- WHAT YOU WILL DO -
In the records below, find each line with "left" and copy it.

Collected data:
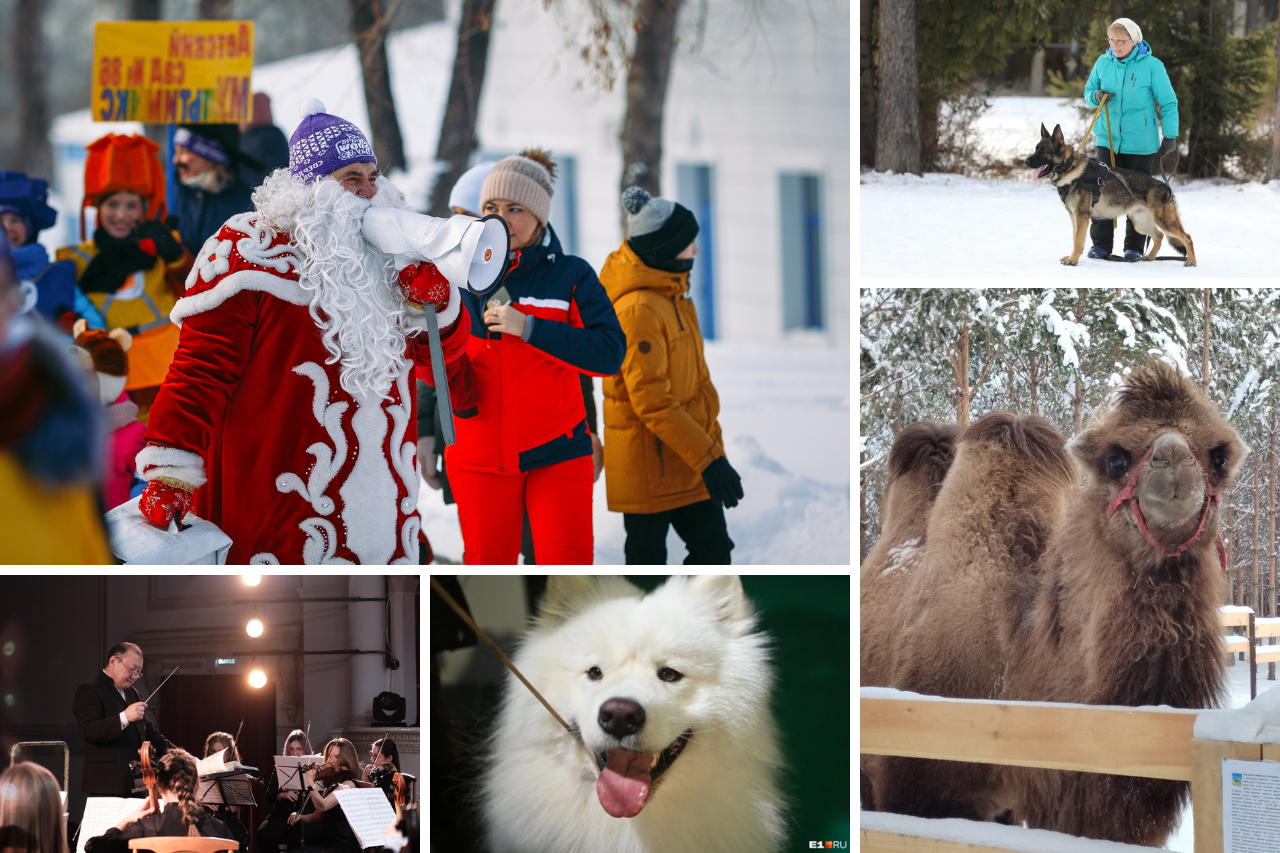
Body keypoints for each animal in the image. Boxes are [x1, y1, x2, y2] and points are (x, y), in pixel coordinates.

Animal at [1024, 122, 1192, 266]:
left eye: (1044, 151)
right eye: (1035, 149)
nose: (1025, 161)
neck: (1068, 166)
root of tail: (1166, 186)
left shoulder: (1082, 216)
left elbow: (1078, 240)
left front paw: (1073, 260)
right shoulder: (1074, 217)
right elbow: (1075, 238)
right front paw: (1072, 257)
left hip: (1165, 222)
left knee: (1187, 238)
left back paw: (1191, 261)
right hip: (1140, 223)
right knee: (1159, 236)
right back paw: (1150, 257)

- RESULT OF THE EXERCISE -
left eye: (1044, 151)
left shoulder: (1082, 216)
left elbow: (1078, 240)
left front paw: (1073, 260)
left hip: (1165, 222)
left knee: (1187, 238)
left back paw: (1191, 261)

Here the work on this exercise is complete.